As cidades universitárias podem vir a tornar-se importantes polos de empreendedorismo para as gerações millennial. Nos Estados Unidos esta tendência começa a ser uma realidade.

Quase 50% da geração millennial quer ter o seu próprio negócio no futuro próximo. Por isso, não é de estranhar que a nova geração de empreendedores não esteja localizada, ou sequer interessada em fixar-se, em Silicon Valley. Nos Estados Unidos, os estudantes e recém-licenciados começam a dar forma ao espírito das start-up nas cidades universitárias de todo o país.

Um artigo publicado na Forbes aborda esta tendência e revela que embora quase 47% do valor do negócio de capital de risco nos EUA ainda esteja localizado na Costa Oeste (dados da Pitchbook.com) outros centros de start-ups estão a começar a ganhar relevo.
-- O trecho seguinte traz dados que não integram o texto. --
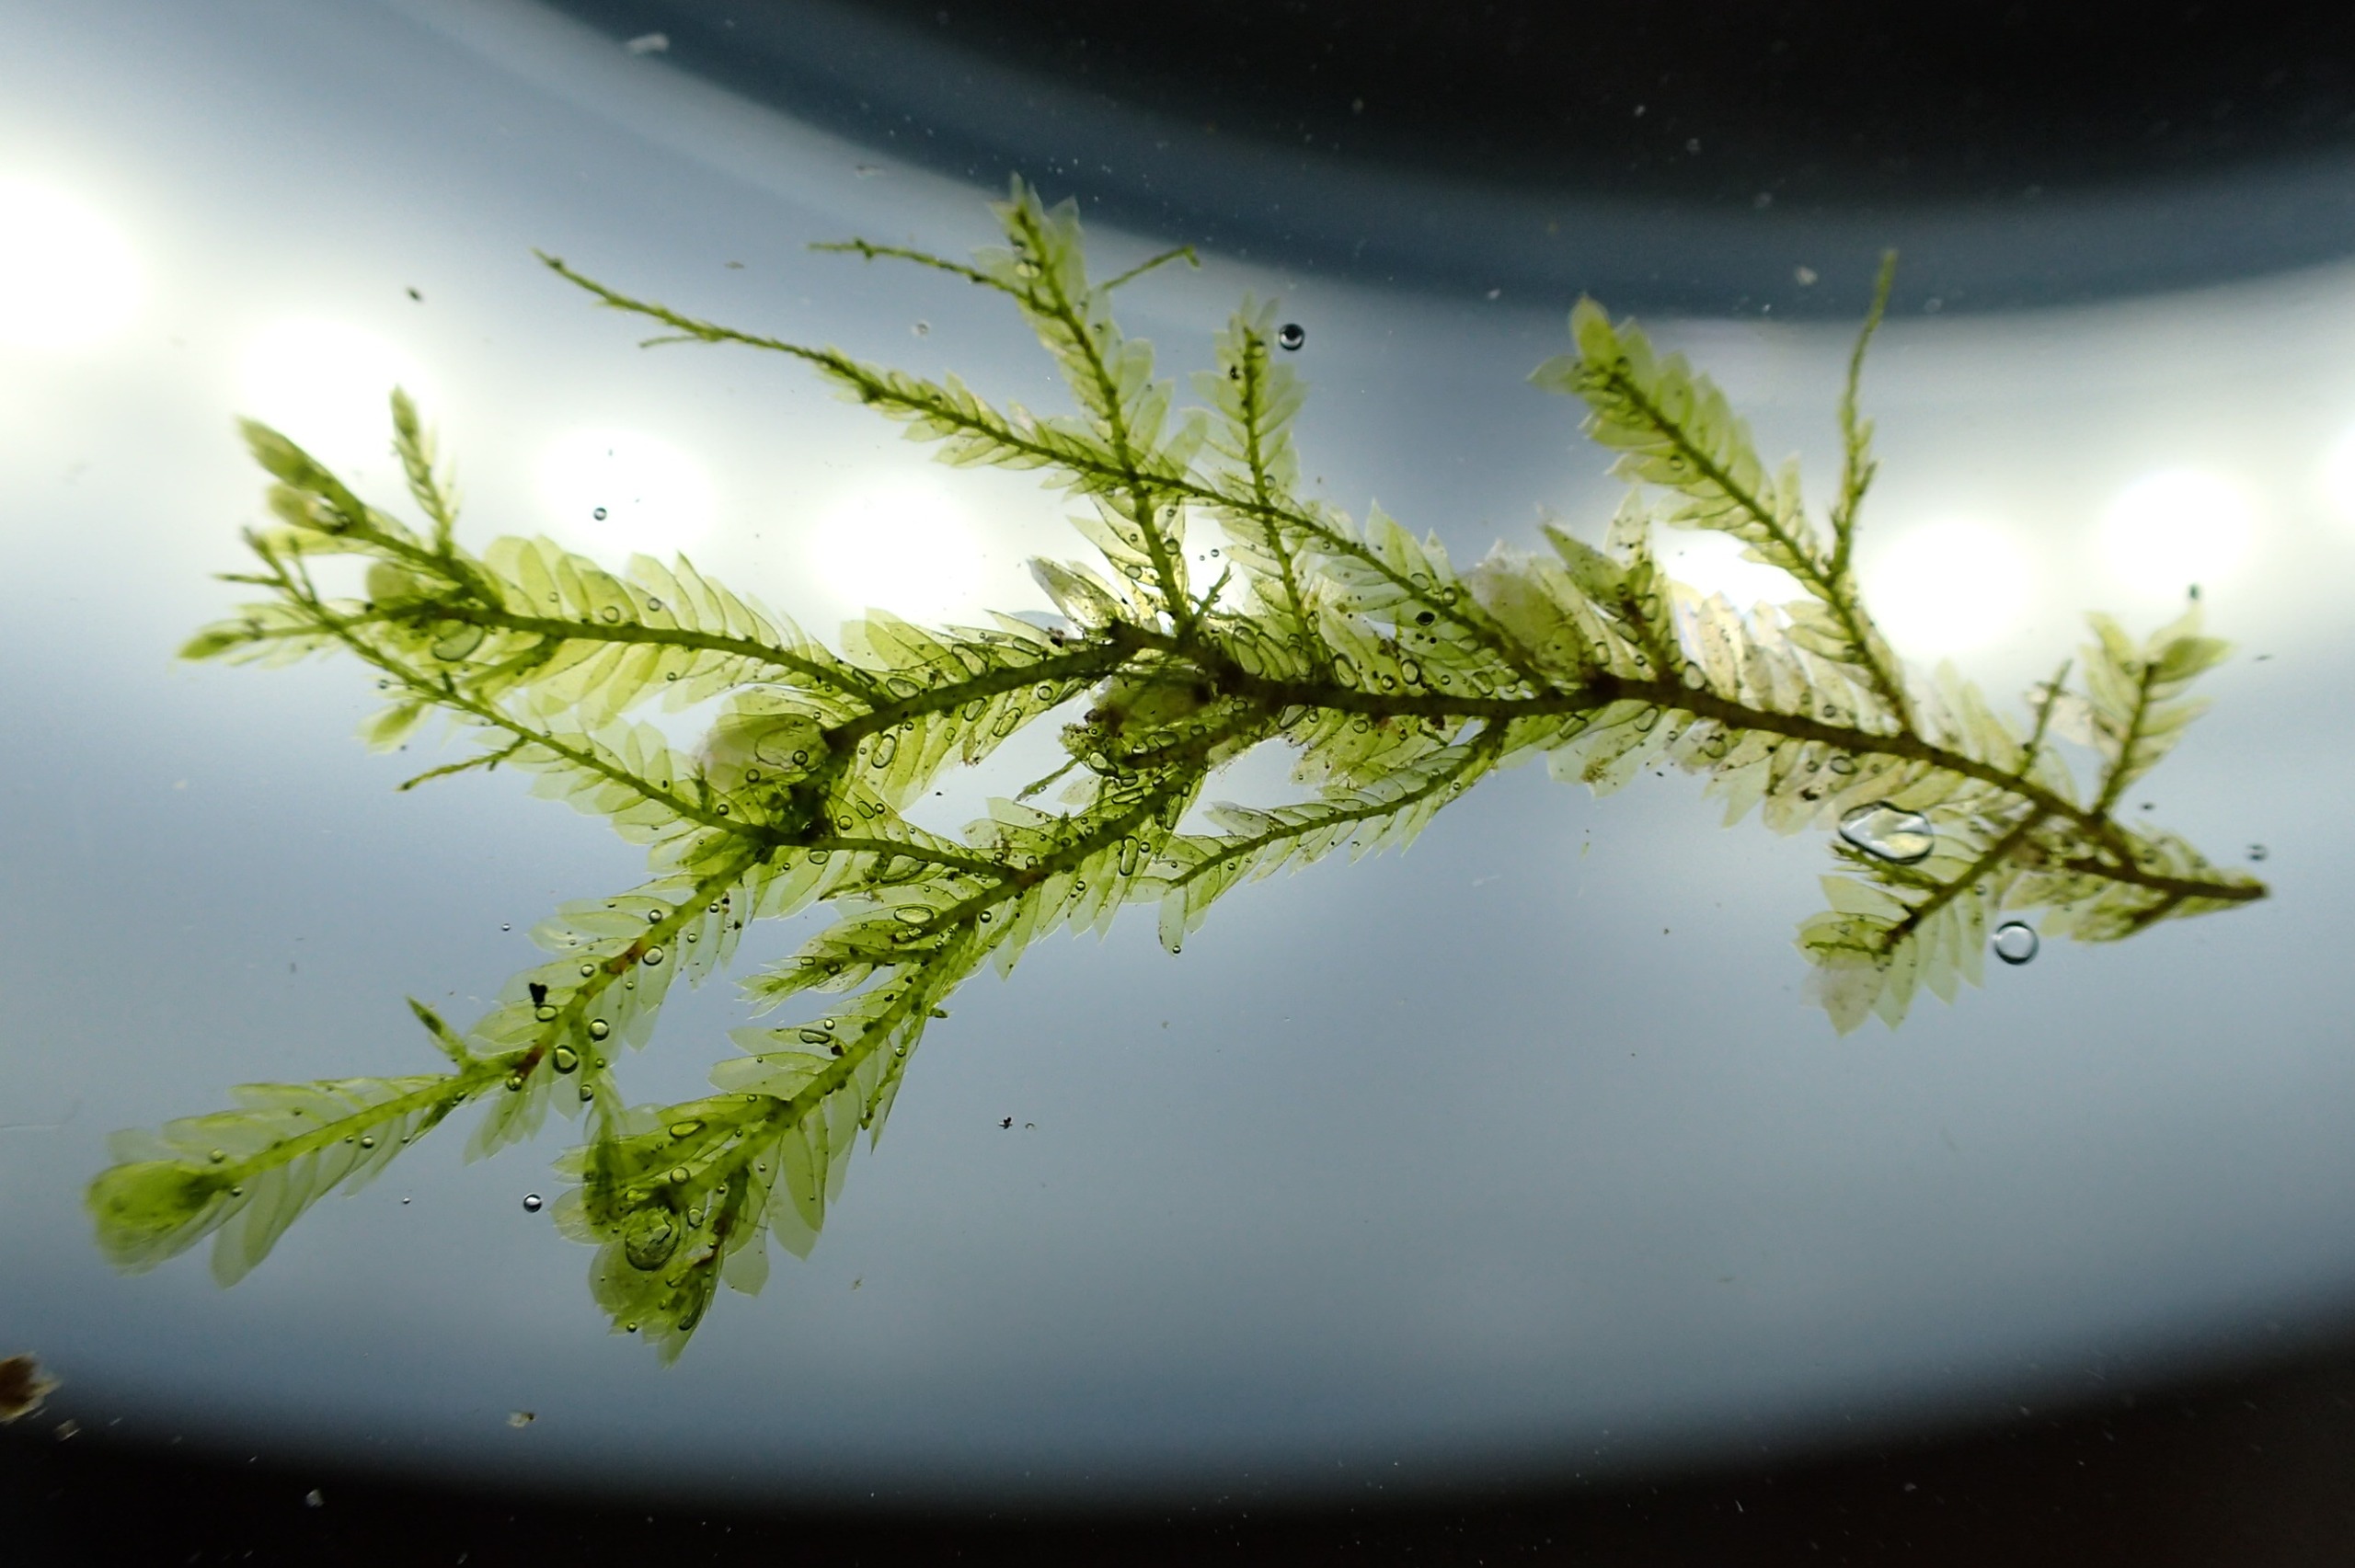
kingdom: Plantae
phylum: Bryophyta
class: Bryopsida
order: Hypnales
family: Neckeraceae
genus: Alleniella
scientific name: Alleniella complanata
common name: Almindelig fladmos
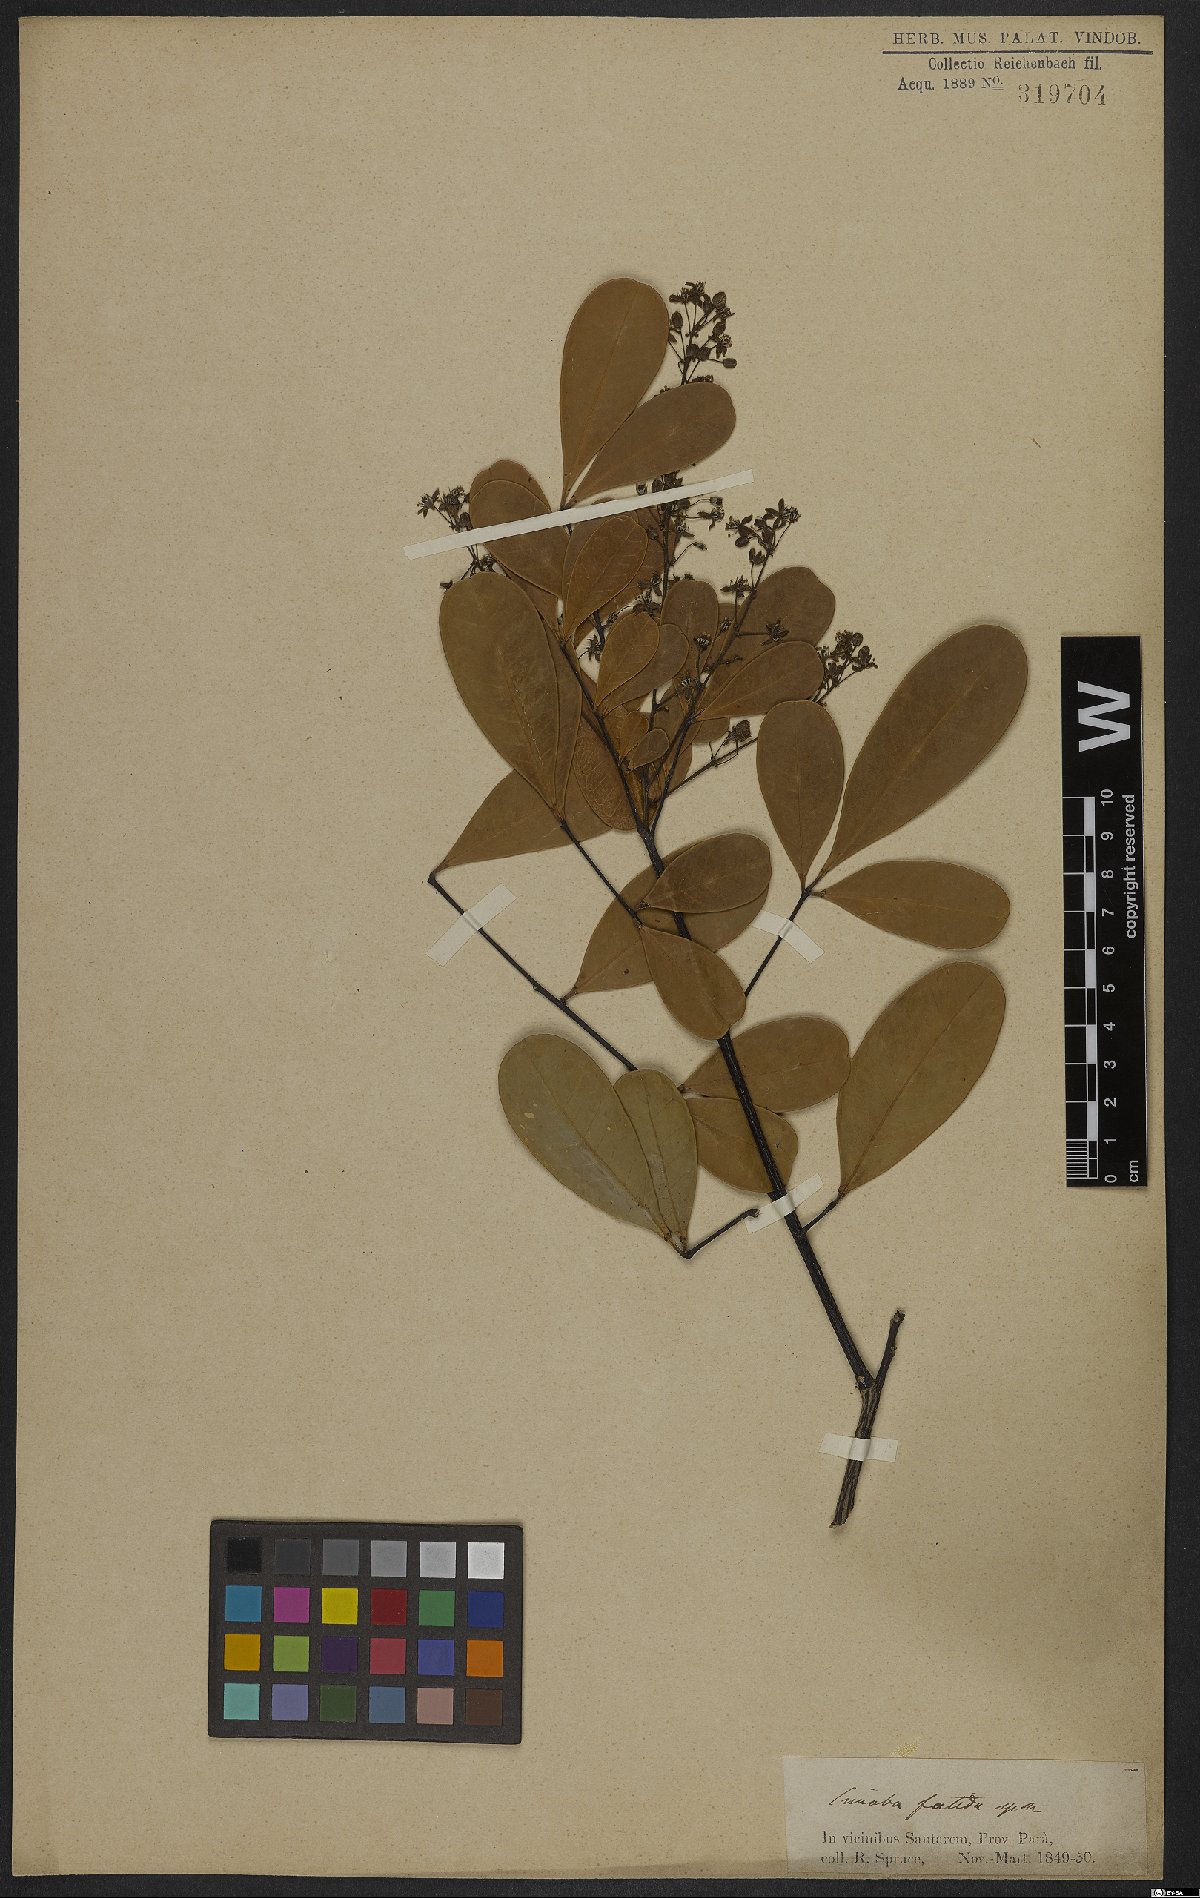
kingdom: Plantae
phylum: Tracheophyta
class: Magnoliopsida
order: Sapindales
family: Simaroubaceae
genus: Simaba
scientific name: Simaba guianensis
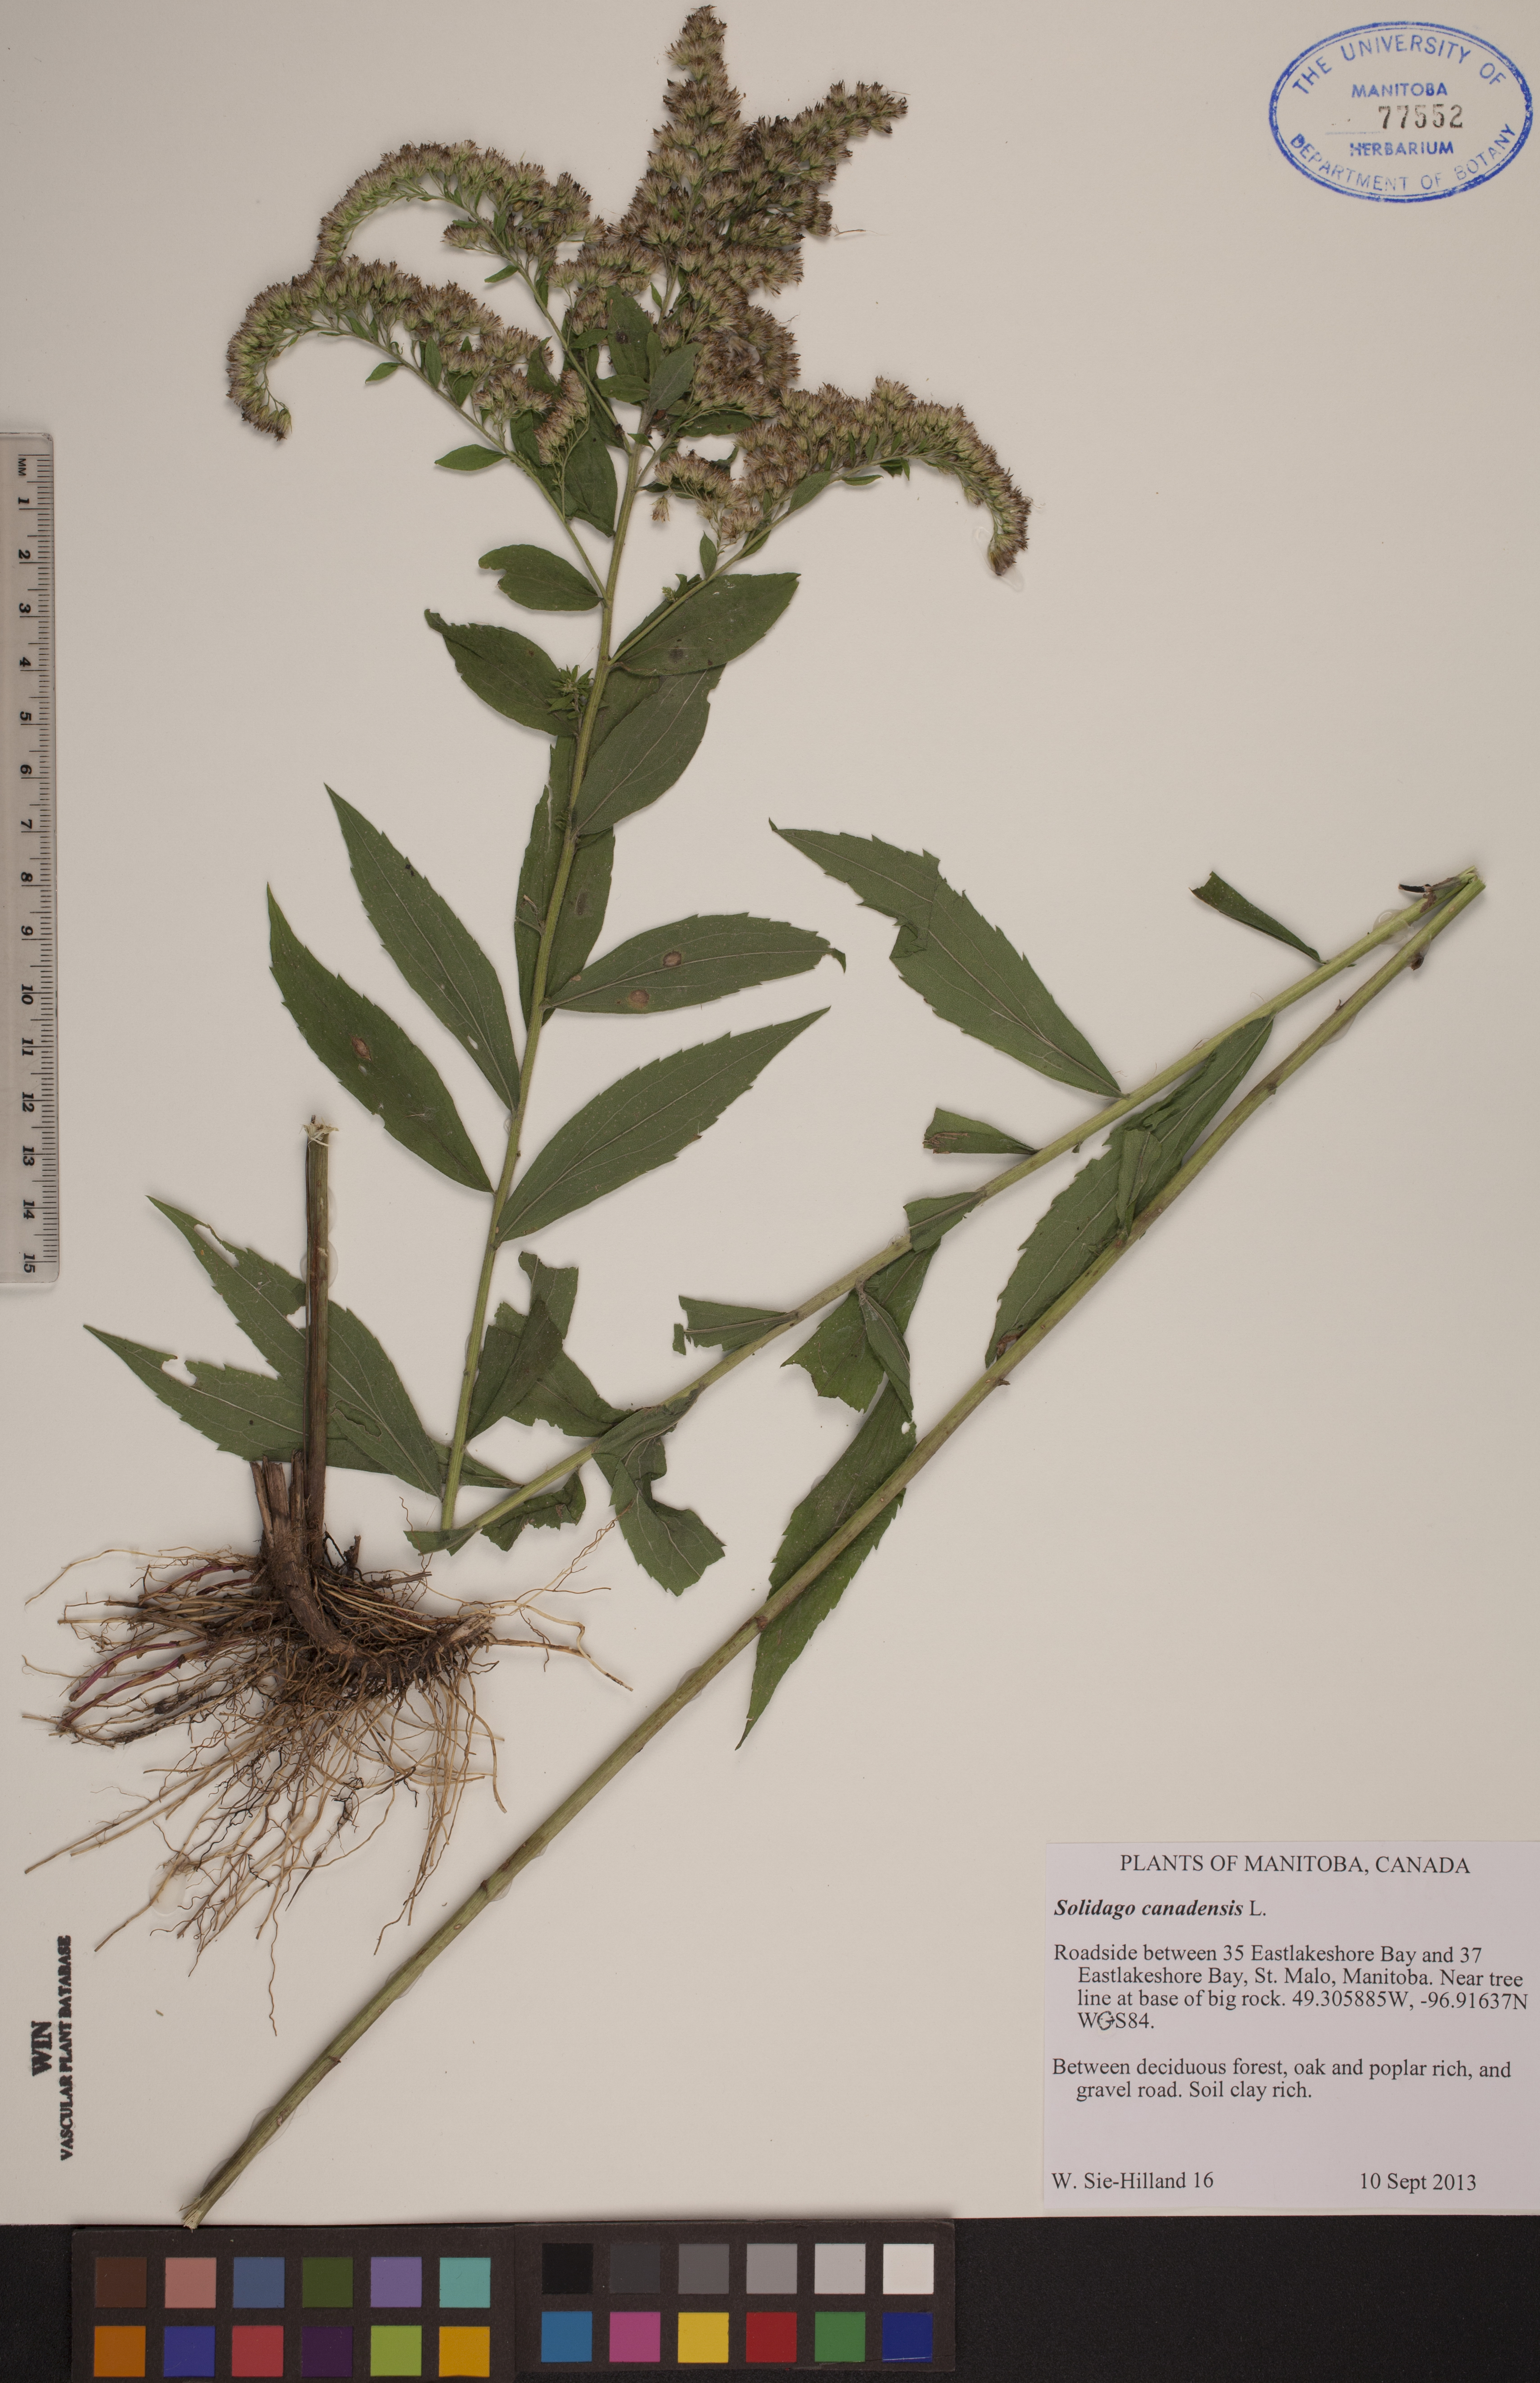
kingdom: Plantae
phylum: Tracheophyta
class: Magnoliopsida
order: Asterales
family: Asteraceae
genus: Solidago
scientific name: Solidago canadensis
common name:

Exemplifica com cidades como Columbus, St. Louis ou Denver que oferecem economias florescentes e diversificadas, e com uma grande população de estudantes universitários. Além do custo de vida mais baixo, o talento e a tecnologia que emergem das cidades universitárias tornaram-se um íman para start-ups e empresas de capital de risco.

De acordo com a PayScale, o custo de vida em São Francisco está 60% acima da média nacional, com a habitação a atingir o índice mais elevado: 165% acima da média. No Michigan, por exemplo, o custo de vida está 9% abaixo da média nacional, e nos últimos cinco anos recebeu 1,4 mil milhões de dólares (1,2 mil milhões de euros) de investimento inicial, segundo um dos últimos relatórios da Pitchbook sobre os ecossistemas de capital de risco. À medida que o custo de vida e a concorrência no emprego aumentam em Silicon Valley, muitas start-ups e venture capital começam a virar-se e a investir em cidades universitárias.

“Existe um grande entusiasmo à volta do empreendedorismo, start-ups e pequenas empresas como a pedra angular da criação de empregos nos EUA”, afirmou Mary Grove, sócia do Rise of the Rest Foundation Fund da Revolution, um fundo foi criado em 2017 pelo milionário da AOL Steve Case. Trata-se de um fundo para fases early stage de 150 milhões dólares (133 milhões de euros) dirigido exclusivamente a start-ups localizadas em cidades subestimadas como Memphis ou Cincinnati. Mary Grove mostrou-se muito entusiasmada com o que vê em termos de talento nessas cidades ao afirmar que “as universidades certamente desempenham um papel fundamental nisso”.

Apesar deste movimento crescente, ter uma boa localização não é suficiente, uma vez que as universidades devem facultar programas e recursos que promovam e estimulem um ecossistema empreendedor. O empreendedorismo universitário tornou-se assim, e cada vez mais, uma proposta de valor para estas instituições numa altura que os sistemas de ensino superior são questionados globalmente. Desta forma, as universidades que possuam fortes ecossistemas empreendedores conquistaram candidatos mais facilmente.